The researchers hope to continue studying the pygmy tarsier to glean more information, for instance, about why the animals are so much smaller than other tarsiers and to refine the extent of their home range.
The research was funded by National Geographic Society, Conservation International Primate Action Fund, Primate Conservation Incorporated and Texas A&M.
Tiny, long-lost primate rediscovered in Indonesia
Will Dunham Yahoo News 19 Nov 08;
WASHINGTON (Reuters) – On a misty mountaintop on the Indonesian island of Sulawesi, scientists for the first time in more than eight decades have observed a living pygmy tarsier, one of the planet's smallest and rarest primates.
Over a two-month period, the scientists used nets to trap three furry, mouse-sized pygmy tarsiers -- two males and one female -- on Mt. Rore Katimbo in Lore Lindu National Park in central Sulawesi, the researchers said on Tuesday.
They spotted a fourth one that got away.
The tarsiers, which some scientists believed were extinct, may not have been overly thrilled to be found. One of them chomped Sharon Gursky-Doyen, a Texas A&M University professor of anthropology who took part in the expedition.

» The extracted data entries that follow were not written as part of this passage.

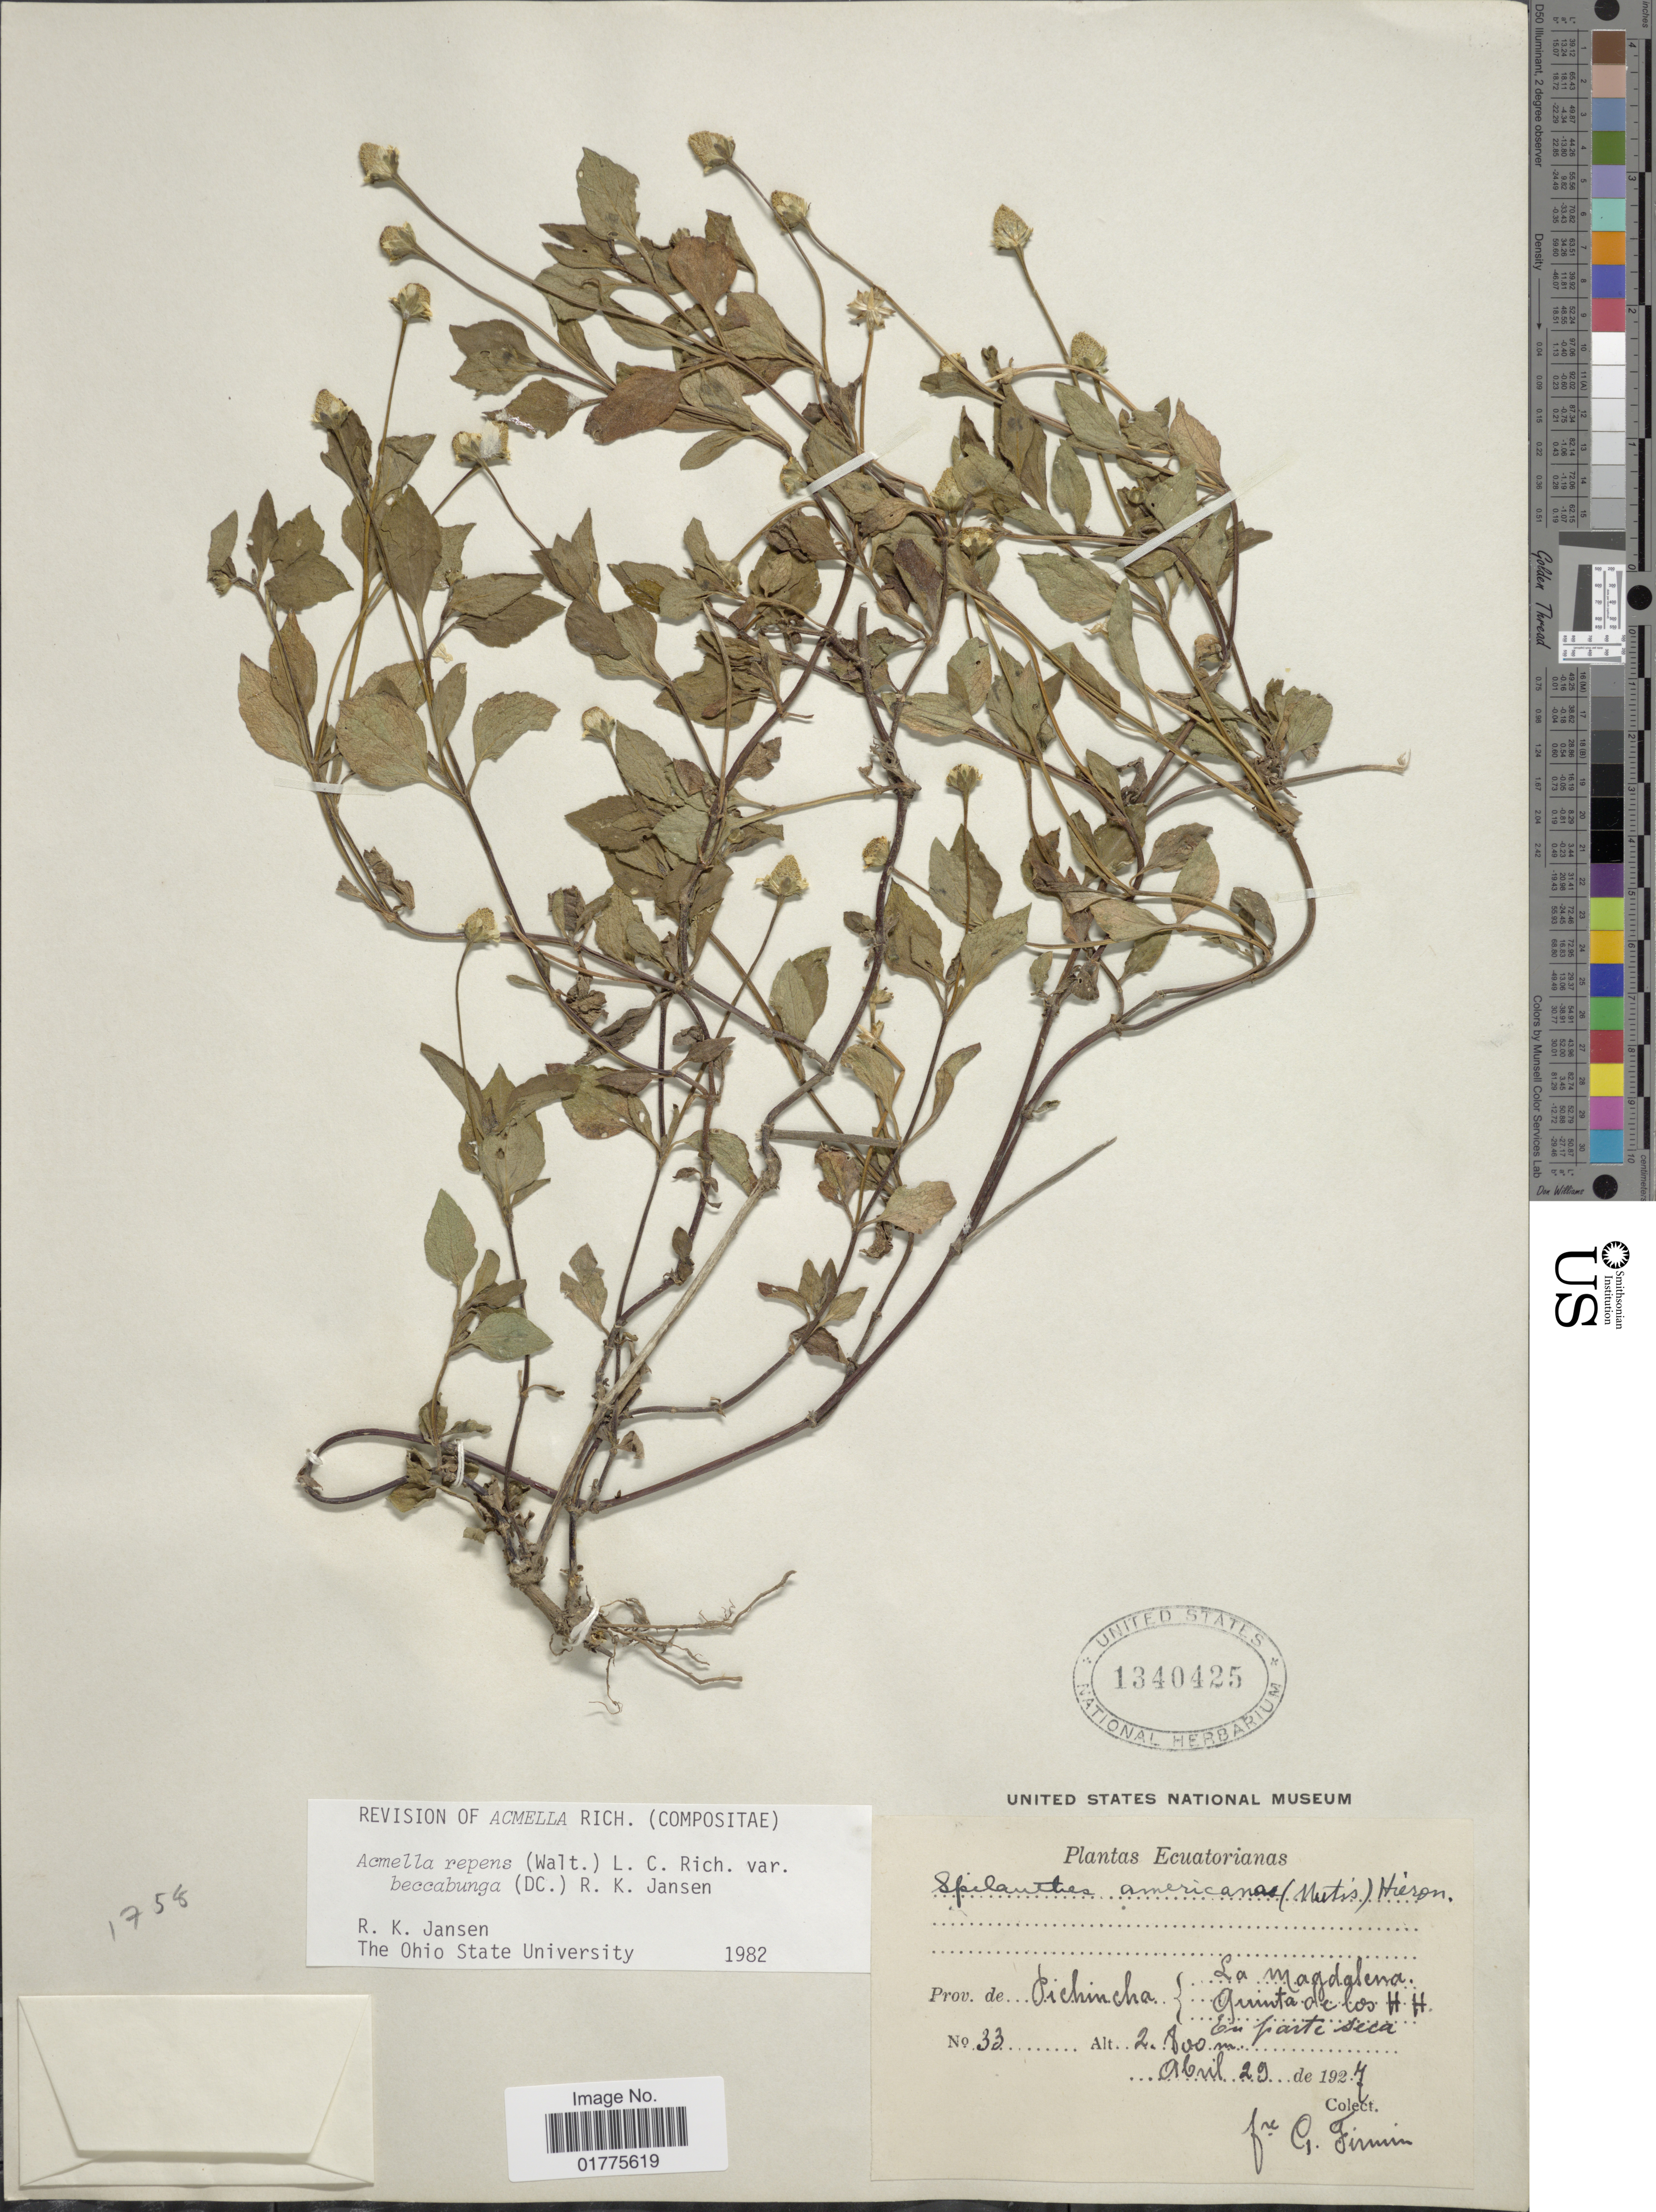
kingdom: Plantae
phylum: Tracheophyta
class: Magnoliopsida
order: Asterales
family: Asteraceae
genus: Acmella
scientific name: Acmella repens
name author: (Walter) Rich.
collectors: F. Firmin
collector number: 33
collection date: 1927-04-29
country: Ecuador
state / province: Pichincha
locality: La Magdalena, Quinta de los H.H., en parte seca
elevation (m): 2800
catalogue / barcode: US 1340425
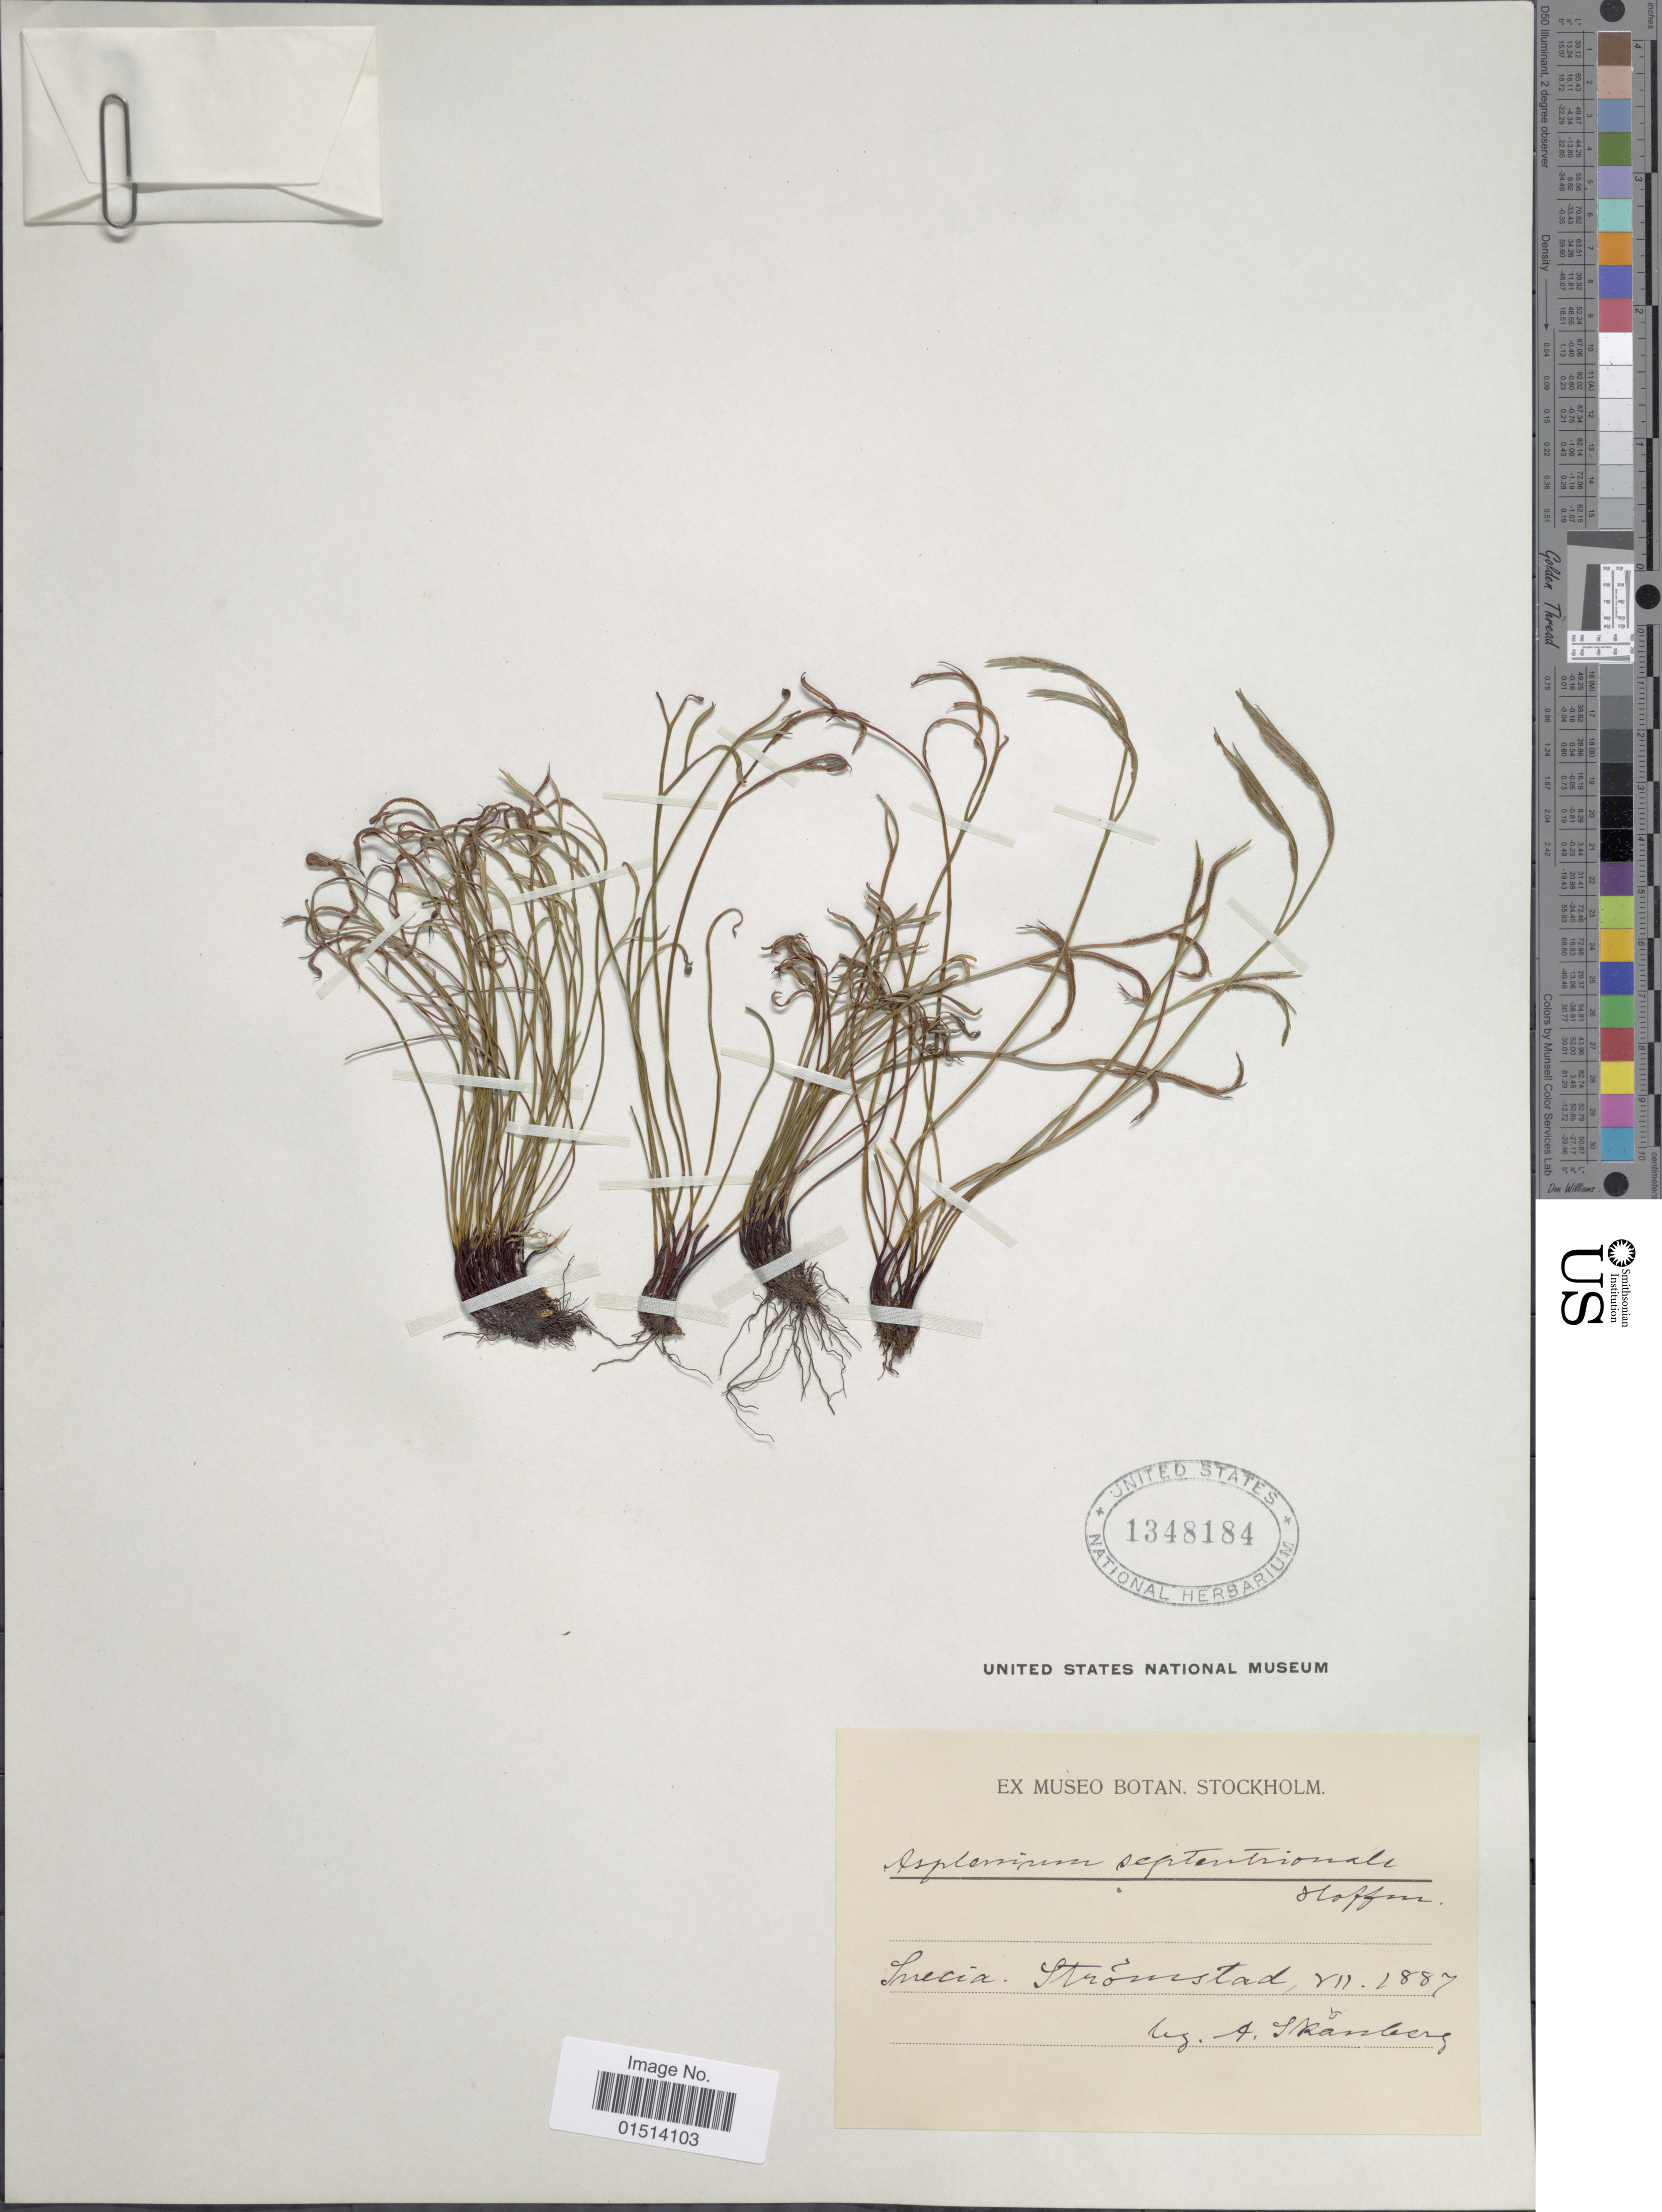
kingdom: Plantae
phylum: Tracheophyta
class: Polypodiopsida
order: Polypodiales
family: Aspleniaceae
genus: Asplenium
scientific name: Asplenium septentrionale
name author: (L.) Hoffm.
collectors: A. Stranberg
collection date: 1887-07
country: Sweden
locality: Suecia, Stromstad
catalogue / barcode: US 1348184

"I'm the only person in the world to ever be bitten by a pygmy tarsier," Gursky-Doyen said in a telephone interview.
"My assistant was trying to hold him still while I was attaching a radio collar around its neck. It's very hard to hold them because they can turn their heads around 180 degrees. As I'm trying to close the radio collar, he turned his head and nipped my finger. And I yanked it and I was bleeding."
The collars were being attached so the tarsiers' movements could be tracked.
Tarsiers are unusual primates -- the mammalian group that includes lemurs, monkeys, apes and people. The handful of tarsier species live on various Asian islands.
As their name indicates, pygmy tarsiers are small -- weighing about 2 ounces (50 grammes). They have large eyes and large ears, and they have been described as looking a bit like one of the creatures in the 1984 Hollywood movie "Gremlins."
They are nocturnal insectivores and are unusual among primates in that they have claws rather than finger nails.
They had not been seen alive by scientists since 1921. In 2000, Indonesian scientists who were trapping rats in the Sulawesi highlands accidentally trapped and killed a pygmy tarsier.
"Until that time, everyone really didn't believe that they existed because people had been going out looking for them for decades and nobody had seen them or heard them," Gursky-Doyen said.
Her group observed the first live pygmy tarsier in August at an elevation of about 6,900 feet.
"Everything was covered in moss and the clouds are right at the top of that mountain. It's always very, very foggy, very, very dense. It's cold up there. When you're one degree from the equator, you expect to be hot. You don't expect to be shivering most of the time. That's what we were doing," she said.